Can Food Manage Mood?
By now most of us have come across the term 'Hangry'. As the term suggests, it means that some people tend to get angry (easily) when they are hungry. Hungry+Angry= Hangry.
This tends to happen when you haven’t eaten for a while, the level of sugar (glucose) in your blood decreases. When your blood sugar gets too low, it triggers a cascade of hormones, including cortisol(a stress hormone) and adrenaline (the fight-or-flight hormone). These hormones are released into your bloodstream to raise and re balance your blood sugar.
The release of cortisol can cause aggression in some people. Also, low blood sugar may interfere with higher brain functions, such as those that help us control impulses and regulate our primitive drives and behavior.
This kind of shift in mood is quite perceptible. The ones who tend to get hangry are most times aware that its the lack of food for a prolonged period of time that is causing a shift in their behaviour ( I am one of them). This tendency to be irritable is also managed reasonably easily, have a nutritious, balanced meal and it voila, the irritability subsides.
More complicated is the relationship between the gut microbiome and its influence on the more imperceptible mood disorders.
The gut is physically connected to the brain through millions of nerves.
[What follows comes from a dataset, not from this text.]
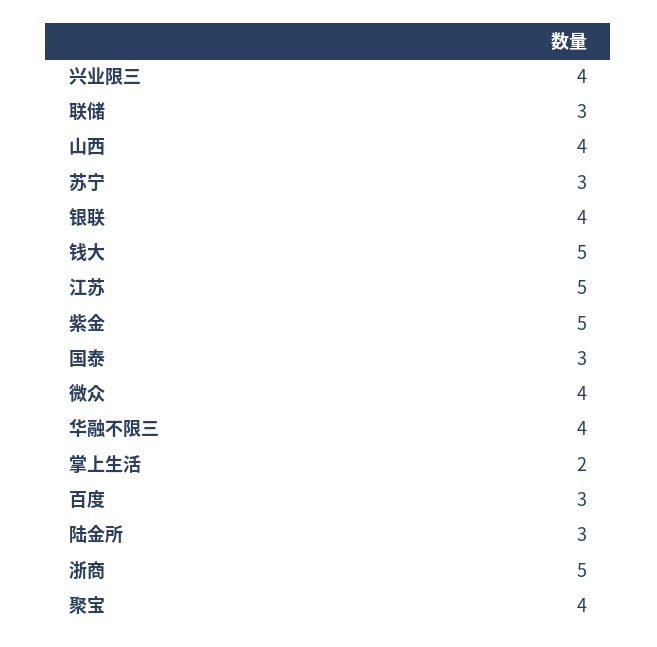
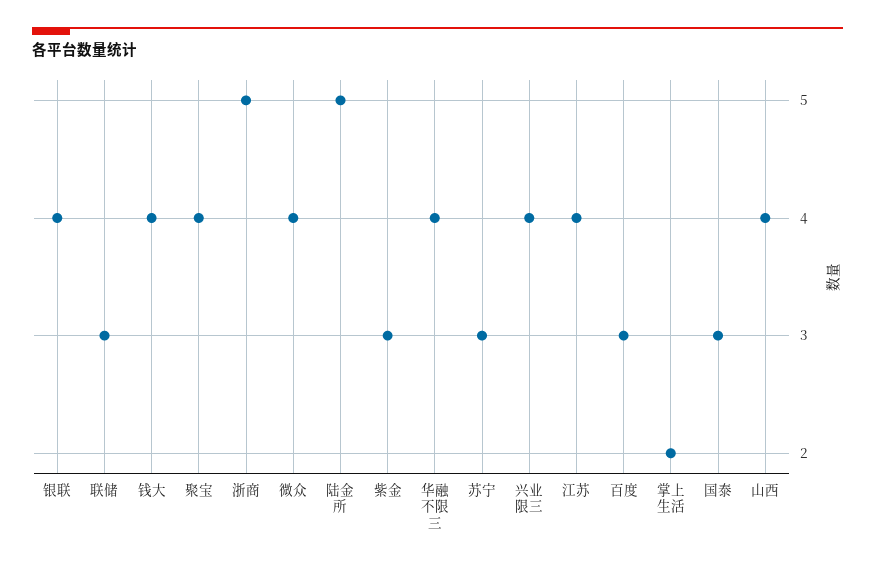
钱大: 5 -> 4
江苏: 5 -> 4
紫金: 5 -> 3
陆金所: 3 -> 5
Therefore, the gut microbiome may also affect brain health by helping control the messages that are sent to the brain through these nerves.
Certain species of bacteria can help produce chemicals in the brain called neurotransmitters. For example, serotonin is an antidepressant neurotransmitter that's mostly made in the gut.
A number of studies have shown that people with various psychological disorders have different species of bacteria in their guts, compared to healthy people. This suggests that the gut microbiome may affect brain health.
However, it's unclear if this is simply due to different dietary and lifestyle habits.
A small number of studies have also shown that certain probiotics can improve symptoms of depression and other mental health disorders. (https://pubmed.ncbi.nlm.nih.gov/25879690/)
Increasing research is being conducted in the area of probiotics and prebiotics, the kind of bacteria which are good for our gut health. (Human cells make up only 43% of the body's total cell count. The rest are microscopic colonists).
My take on how food can affect your mood are these:
If you have a tendency to be 'hangry', eat small nutritiously balanced meals at regular intervals, depending on your lifestyle. (an apple or a handful of nuts between meals can go a long way)
Eat a diverse range of foods: This can lead to a diverse microbiome, which is an indicator of good gut health. In particular, legumes, beans and fruit contain lots of fiber and can promote the growth of healthy Bifidobacteria.
Fermented foods such as yogurt, sauerkraut and kefir all contain healthy bacteria, mainly Lactobacilli, and can reduce the amount of disease-causing species in the gut.
Prebiotics are a type of fiber that stimulates the growth of healthy bacteria. Pre-biotic rich foods include artichokes, bananas, asparagus, oats and apples.
Polyphenols are plant compounds found in red wine, green tea, dark chocolate, olive oil and whole grains. They are broken down by the microbiome to stimulate healthy bacterial growth.
Antibiotics kill many bad and good bacteria in the gut microbiome, possibly contributing to weight gain and antibiotic resistance. Thus, only take antibiotics when medically necessary.